Here is the way I am doing the indexing,
A. To Fetch ~150 million records
curl -XPUT 'http://XXX.X.X.XXX:9200/_river/blk_jdbc_river/_meta' -d '{
"type" : "jdbc",
"jdbc" : {
"strategy": "simple",
"autocommit": true,
"driver" : "com.mysql.jdbc.Driver",
"url" : "jdbc:mysql://localhost:3306/KA",
"user" : "",
"password" : "**",
"sql" : [
{
"statement" : "select id as "_id", p_id as "pid" ,s_id as "sid" ,d_name as "dname" from sohil"
}
],
"maxbulkactions":5000,
"maxconcurrrentbulkactions":1,
"index" : "blks",
"type" : "blk",
"type_mapping": {"blks" : {"properties" : {"_id":{"type":"long","store":"yes"},"dname":{"type":"string","store":"yes","index":"not_analyzed"},"pid":{"type":"long","store":"yes"},"sid":{"type":"long","store":"yes"}}}}
}
}'
B. To fetch delta at every run (Frequency :- every 6 hours)

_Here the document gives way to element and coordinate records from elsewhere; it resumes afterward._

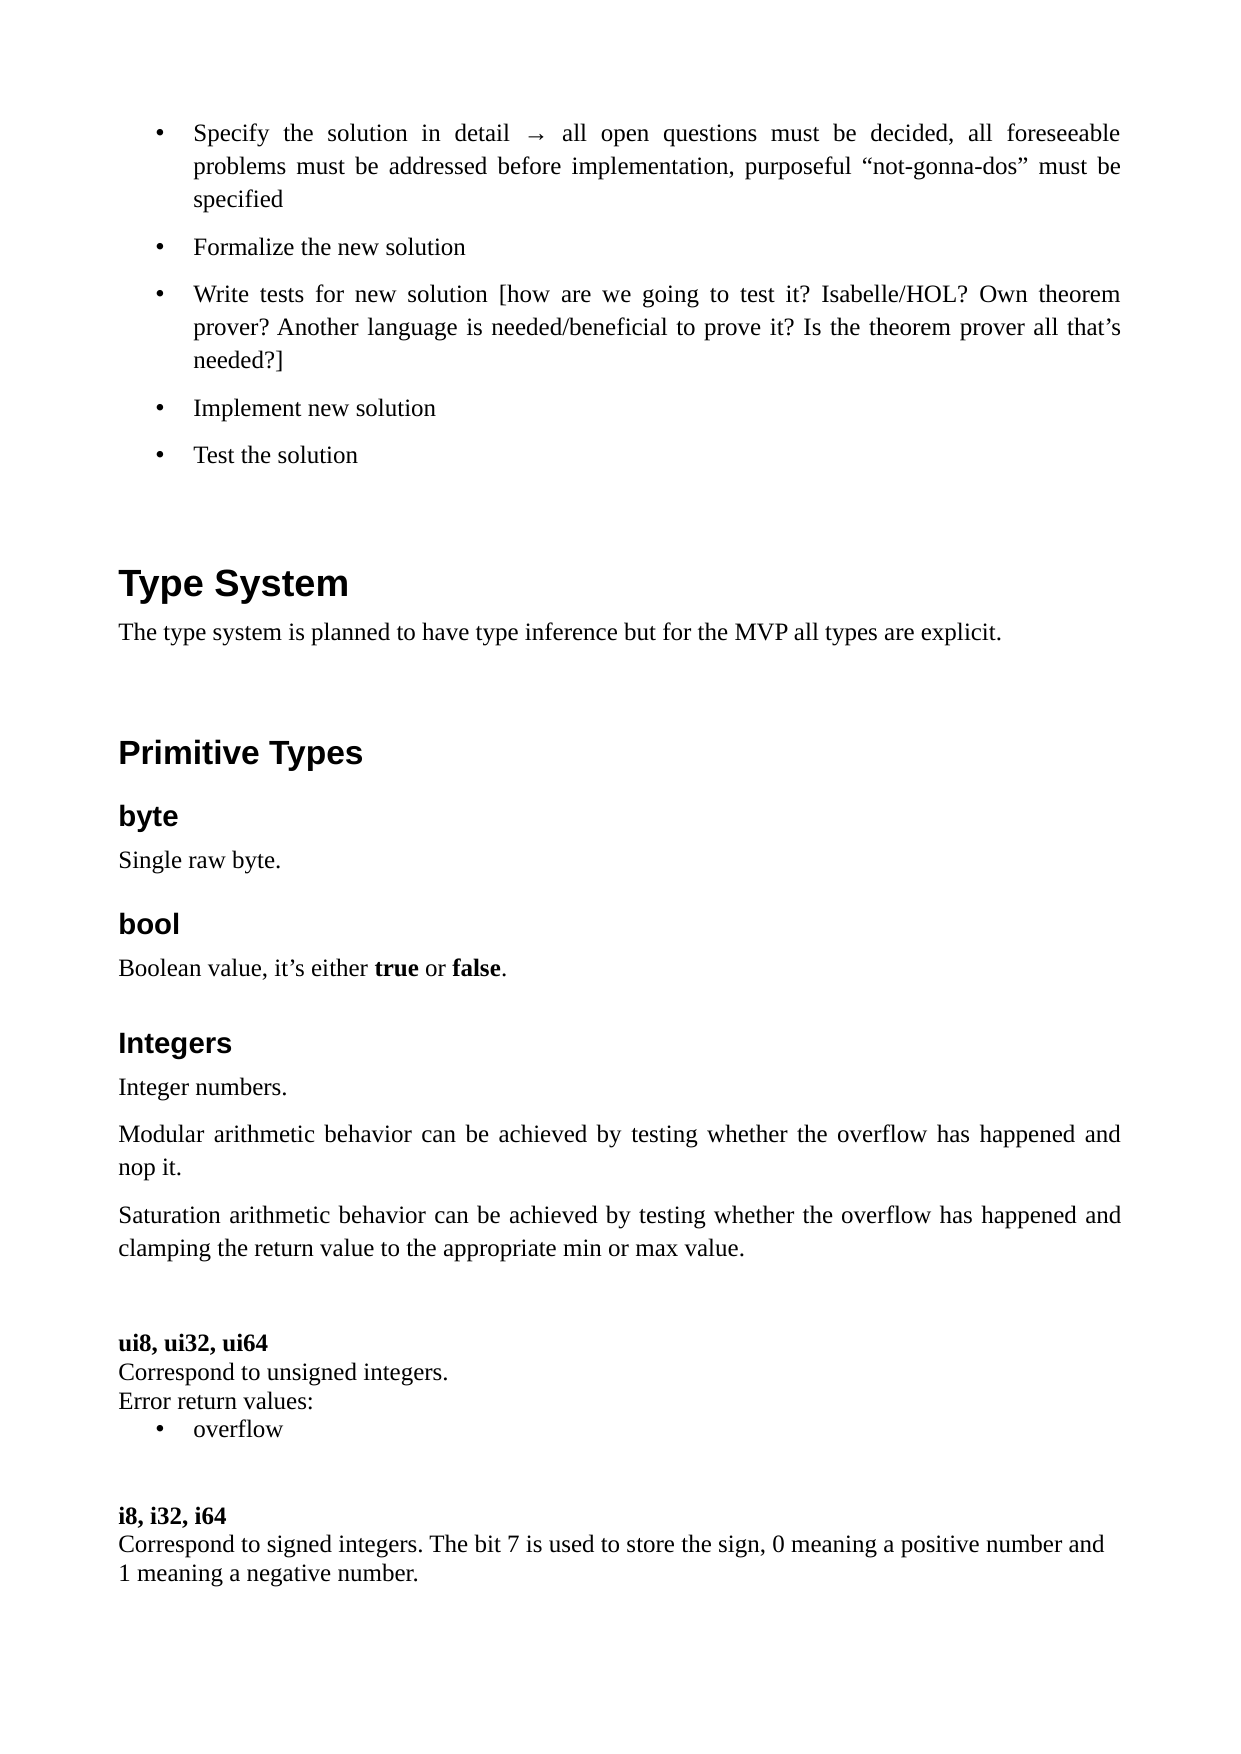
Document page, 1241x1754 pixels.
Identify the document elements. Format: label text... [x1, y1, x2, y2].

list Write tests for new solution [how are we going to test it? Isabelle/HOL? Own theorem prover? Another language is needed/beneficial to prove it? Is the theorem prover all that’s needed?] [156, 279, 1122, 374]
text Correspond to unsigned integers. [118, 1357, 1122, 1386]
text Integer numbers. [118, 1072, 1122, 1101]
subtitle Type System [118, 561, 1122, 604]
list Formalize the new solution [156, 232, 1122, 261]
text Correspond to signed integers. The bit 7 is used to store the sign, 0 meaning a positive number and 1 meaning a negative number. [118, 1529, 1122, 1587]
subtitle bool [118, 907, 1122, 941]
text Boolean value, it’s either true or false. [118, 953, 1122, 982]
subtitle byte [118, 799, 1122, 832]
text Modular arithmetic behavior can be achieved by testing whether the overflow has happened and nop it. [118, 1119, 1122, 1181]
subtitle Integers [118, 1026, 1122, 1059]
list Test the solution [156, 441, 1122, 469]
text ui8, ui32, ui64 [118, 1328, 1122, 1357]
text Single raw byte. [118, 845, 1122, 874]
subtitle Primitive Types [118, 733, 1122, 772]
text Error return values: [118, 1386, 1122, 1414]
text i8, i32, i64 [118, 1501, 1122, 1529]
list overflow [156, 1414, 1122, 1443]
text The type system is planned to have type inference but for the MVP all types are explicit. [118, 617, 1122, 646]
text Saturation arithmetic behavior can be achieved by testing whether the overflow has happened and clamping the return value to the appropriate min or max value. [118, 1200, 1122, 1262]
list Implement new solution [156, 393, 1122, 422]
list Specify the solution in detail → all open questions must be decided, all foreseeable problems must be addressed before implementation, purposeful “not-gonna-dos” must be specified [156, 118, 1122, 213]
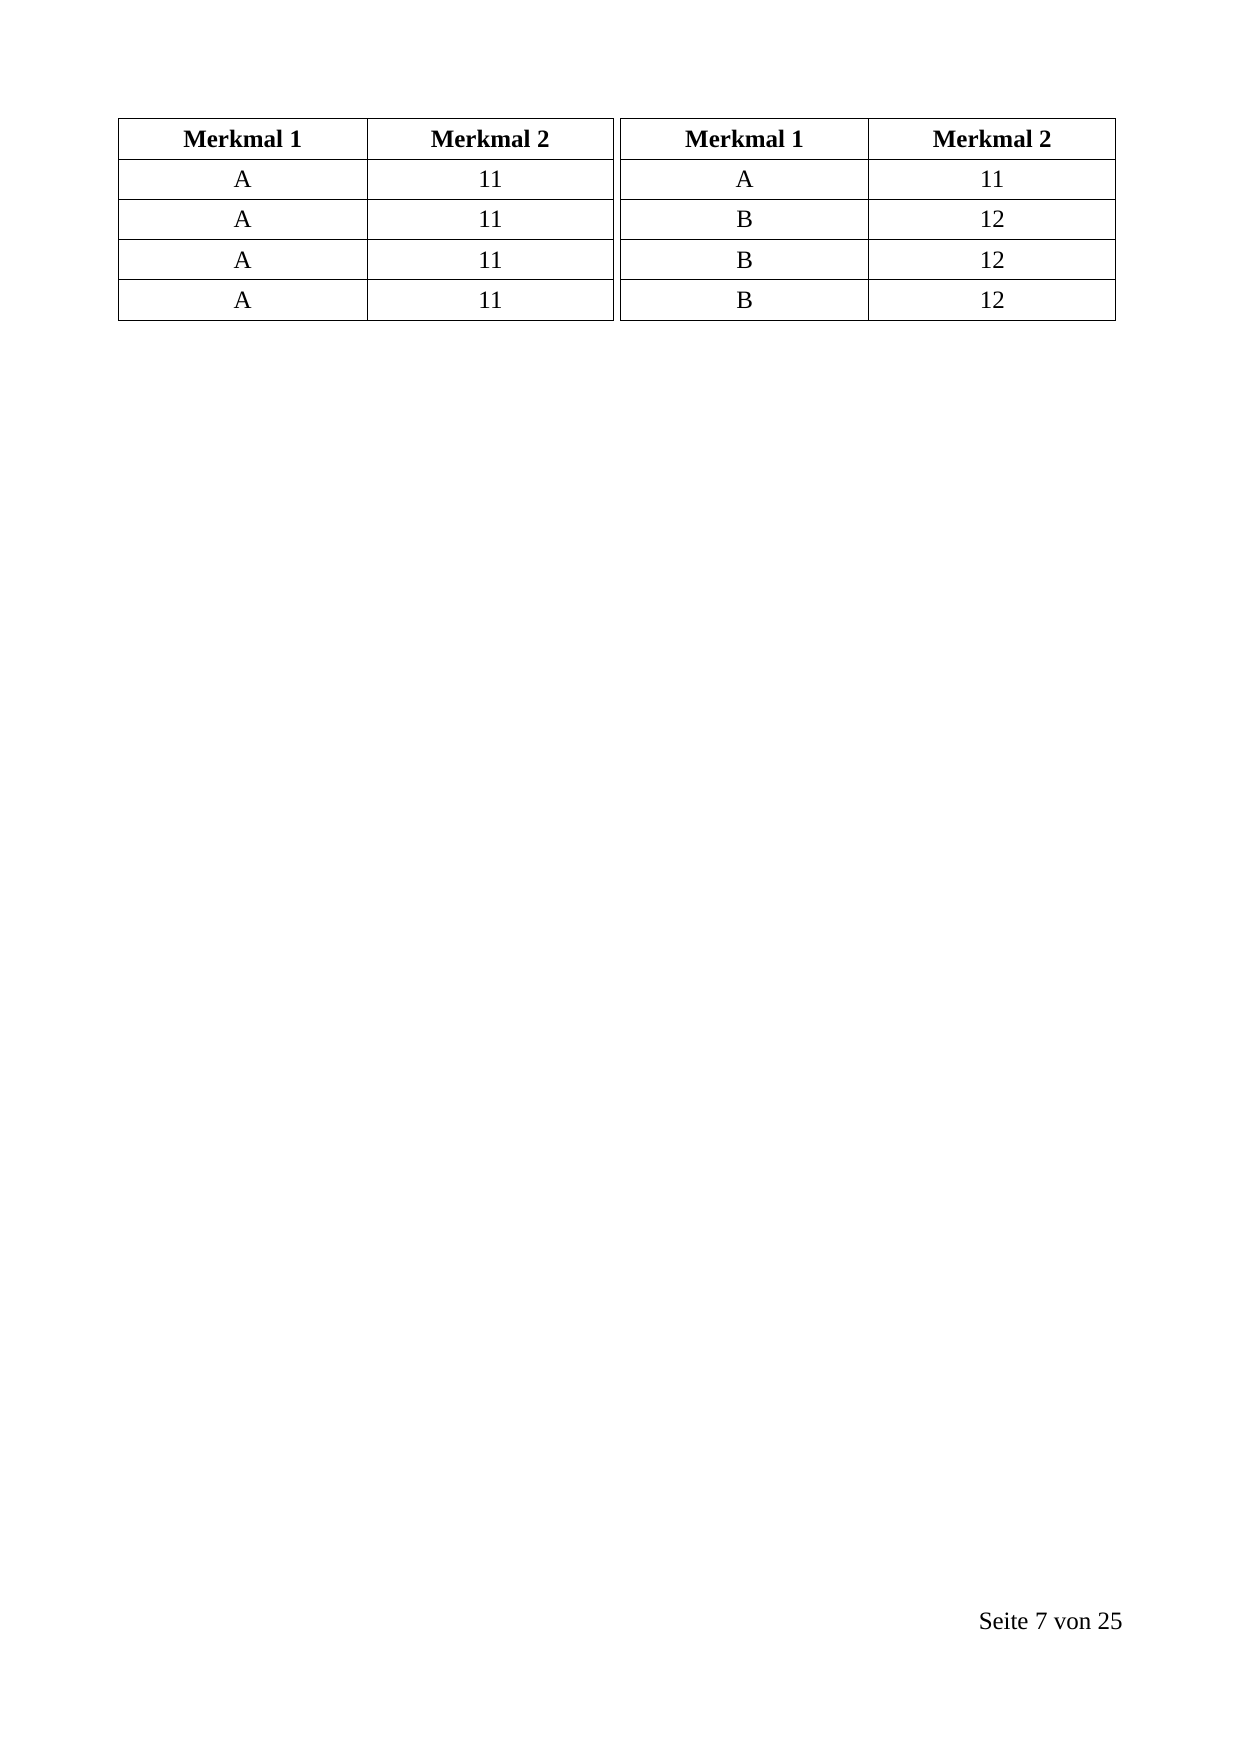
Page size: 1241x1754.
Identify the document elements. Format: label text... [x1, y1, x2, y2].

curl -XPUT 'http://XXX.X.X.XXX:9200/_river/update_blk_jdbc_river/_meta' -d '{
"type" : "jdbc",
"jdbc" : {
"strategy": "simple",
"autocommit": true,
"schedule" : "0 /6 * * * ?",
"driver" : "com.mysql.jdbc.Driver",
"url" : "jdbc:mysql://localhost:3306/KA",
"user" : "",
"password" : "***",
"maxbulkactions":5000,
"maxconcurrrentbulkactions":1,
"sql" :
[
{
"statement" : "select id as "_id", p_id as "pid" ,s_id as "sid" ,d_name as "dname" from sohil where id > XXX"
}
]
,
"index" : "blks",
"type" : "blk",
"type_mapping": {"blks" : {"properties" : {"_id":{"type":"long","store":"yes"},"dname":{"type":"string","store":"yes","index":"not_analyzed"},"pid":{"type":"long","store":"yes"},"sid":{"type":"long","store":"yes"}}}}
}
}'
Please let me know in case I am doing anything wrong.